Description of the task
Repeat the listing below in full and exactly. Pictures are to be omitted.

Supplied records
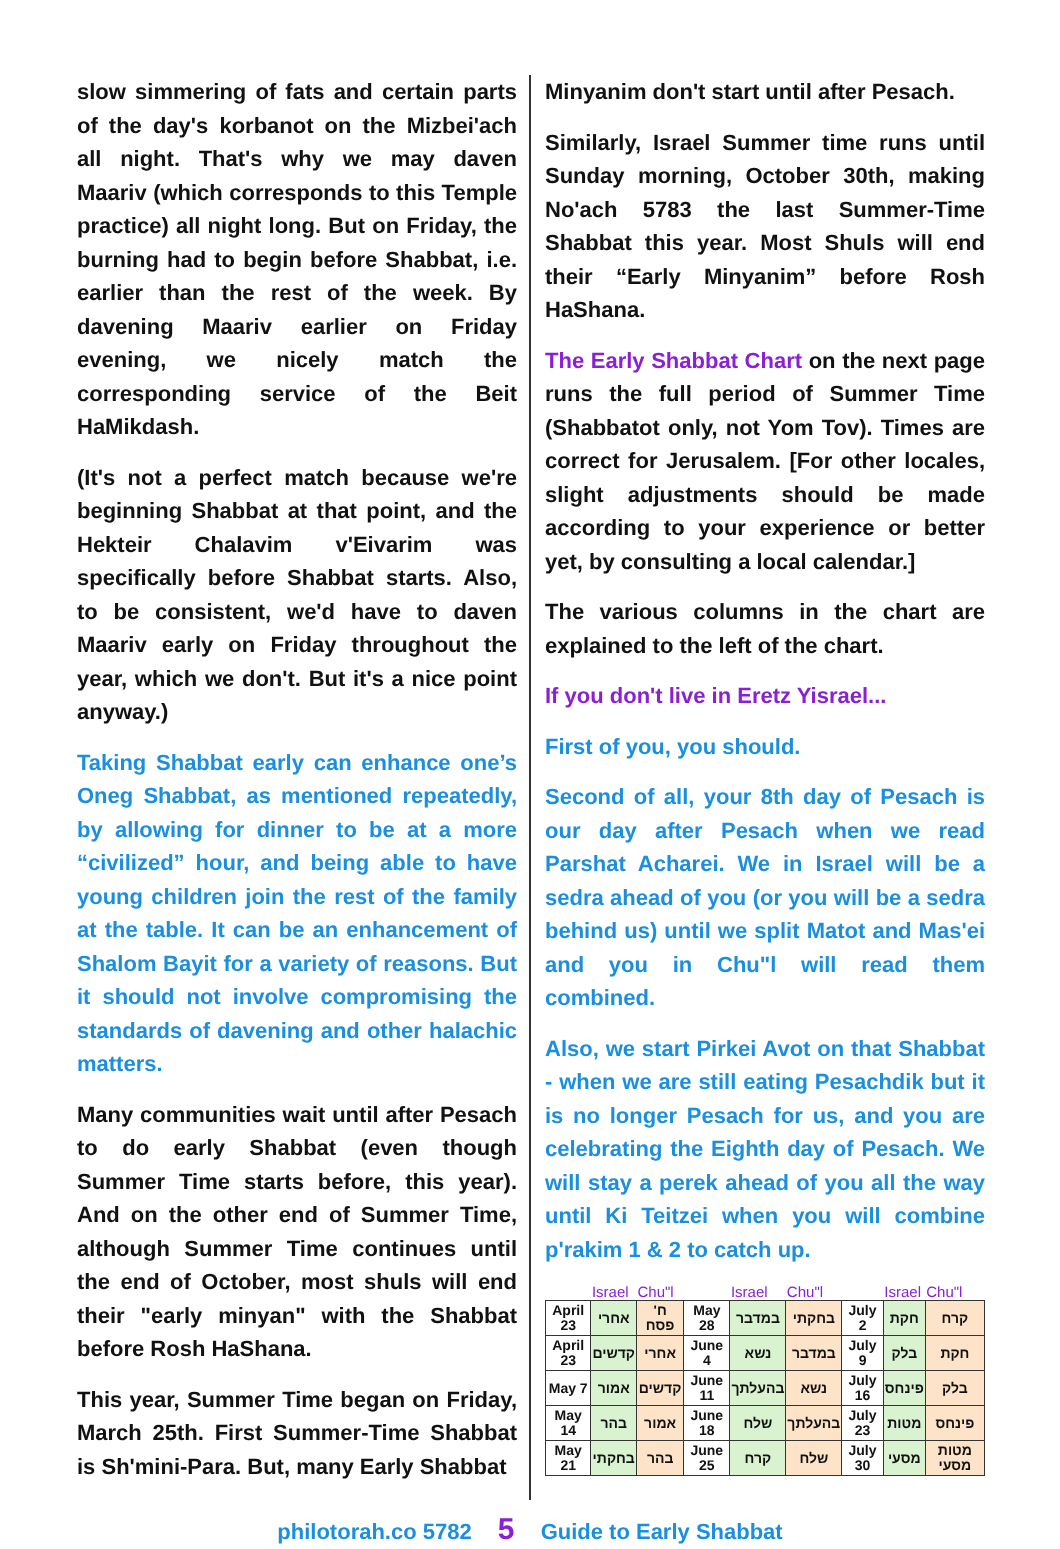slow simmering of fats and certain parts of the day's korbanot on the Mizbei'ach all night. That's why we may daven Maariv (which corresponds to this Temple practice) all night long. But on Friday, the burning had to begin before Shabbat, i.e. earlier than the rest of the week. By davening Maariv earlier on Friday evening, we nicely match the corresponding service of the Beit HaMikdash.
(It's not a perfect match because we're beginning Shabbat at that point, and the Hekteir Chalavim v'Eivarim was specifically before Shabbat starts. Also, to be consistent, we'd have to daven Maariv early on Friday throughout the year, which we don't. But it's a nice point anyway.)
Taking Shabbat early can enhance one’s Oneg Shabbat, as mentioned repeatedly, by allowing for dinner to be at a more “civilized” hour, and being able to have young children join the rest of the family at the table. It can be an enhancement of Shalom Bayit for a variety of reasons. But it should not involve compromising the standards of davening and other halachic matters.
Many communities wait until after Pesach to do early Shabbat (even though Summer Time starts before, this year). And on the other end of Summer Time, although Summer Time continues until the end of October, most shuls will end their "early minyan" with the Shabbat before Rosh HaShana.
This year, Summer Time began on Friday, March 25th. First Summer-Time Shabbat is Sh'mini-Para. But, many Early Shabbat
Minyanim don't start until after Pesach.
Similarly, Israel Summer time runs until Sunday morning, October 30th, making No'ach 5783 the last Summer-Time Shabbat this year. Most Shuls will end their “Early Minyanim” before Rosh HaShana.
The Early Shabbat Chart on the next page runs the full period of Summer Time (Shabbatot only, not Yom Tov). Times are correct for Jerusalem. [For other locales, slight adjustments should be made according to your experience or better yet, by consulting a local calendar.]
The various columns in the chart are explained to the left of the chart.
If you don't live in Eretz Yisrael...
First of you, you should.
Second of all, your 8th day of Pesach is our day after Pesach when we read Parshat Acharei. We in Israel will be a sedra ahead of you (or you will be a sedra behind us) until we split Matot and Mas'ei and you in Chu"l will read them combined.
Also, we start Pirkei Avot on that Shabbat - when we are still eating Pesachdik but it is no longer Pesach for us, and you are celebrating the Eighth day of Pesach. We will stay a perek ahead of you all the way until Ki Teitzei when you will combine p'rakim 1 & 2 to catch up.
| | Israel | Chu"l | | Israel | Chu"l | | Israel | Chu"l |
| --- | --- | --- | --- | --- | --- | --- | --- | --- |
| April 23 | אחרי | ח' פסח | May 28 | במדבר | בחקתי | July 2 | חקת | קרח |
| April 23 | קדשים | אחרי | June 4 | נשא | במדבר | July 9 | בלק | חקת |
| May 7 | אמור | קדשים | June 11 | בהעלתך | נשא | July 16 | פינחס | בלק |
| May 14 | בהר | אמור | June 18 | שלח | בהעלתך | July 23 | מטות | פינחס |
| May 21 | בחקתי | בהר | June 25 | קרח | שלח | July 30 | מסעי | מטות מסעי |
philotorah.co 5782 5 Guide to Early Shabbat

Response box
slow simmering of fats and certain parts of the day's korbanot on the Mizbei'ach all night. That's why we may daven Maariv (which corresponds to this Temple practice) all night long. But on Friday, the burning had to begin before Shabbat, i.e. earlier than the rest of the week. By davening Maariv earlier on Friday evening, we nicely match the corresponding service of the Beit HaMikdash.
(It's not a perfect match because we're beginning Shabbat at that point, and the Hekteir Chalavim v'Eivarim was specifically before Shabbat starts. Also, to be consistent, we'd have to daven Maariv early on Friday throughout the year, which we don't. But it's a nice point anyway.)
Taking Shabbat early can enhance one’s Oneg Shabbat, as mentioned repeatedly, by allowing for dinner to be at a more “civilized” hour, and being able to have young children join the rest of the family at the table. It can be an enhancement of Shalom Bayit for a variety of reasons. But it should not involve compromising the standards of davening and other halachic matters.
Many communities wait until after Pesach to do early Shabbat (even though Summer Time starts before, this year). And on the other end of Summer Time, although Summer Time continues until the end of October, most shuls will end their "early minyan" with the Shabbat before Rosh HaShana.
This year, Summer Time began on Friday, March 25th. First Summer-Time Shabbat is Sh'mini-Para. But, many Early Shabbat
Minyanim don't start until after Pesach.
Similarly, Israel Summer time runs until Sunday morning, October 30th, making No'ach 5783 the last Summer-Time Shabbat this year. Most Shuls will end their “Early Minyanim” before Rosh HaShana.
The Early Shabbat Chart on the next page runs the full period of Summer Time (Shabbatot only, not Yom Tov). Times are correct for Jerusalem. [For other locales, slight adjustments should be made according to your experience or better yet, by consulting a local calendar.]
The various columns in the chart are explained to the left of the chart.
If you don't live in Eretz Yisrael...
First of you, you should.
Second of all, your 8th day of Pesach is our day after Pesach when we read Parshat Acharei. We in Israel will be a sedra ahead of you (or you will be a sedra behind us) until we split Matot and Mas'ei and you in Chu"l will read them combined.
Also, we start Pirkei Avot on that Shabbat - when we are still eating Pesachdik but it is no longer Pesach for us, and you are celebrating the Eighth day of Pesach. We will stay a perek ahead of you all the way until Ki Teitzei when you will combine p'rakim 1 & 2 to catch up.
| | Israel | Chu"l | | Israel | Chu"l | | Israel | Chu"l |
| --- | --- | --- | --- | --- | --- | --- | --- | --- |
| April 23 | אחרי | ח' פסח | May 28 | במדבר | בחקתי | July 2 | חקת | קרח |
| April 23 | קדשים | אחרי | June 4 | נשא | במדבר | July 9 | בלק | חקת |
| May 7 | אמור | קדשים | June 11 | בהעלתך | נשא | July 16 | פינחס | בלק |
| May 14 | בהר | אמור | June 18 | שלח | בהעלתך | July 23 | מטות | פינחס |
| May 21 | בחקתי | בהר | June 25 | קרח | שלח | July 30 | מסעי | מטות מסעי |
philotorah.co 5782 5 Guide to Early Shabbat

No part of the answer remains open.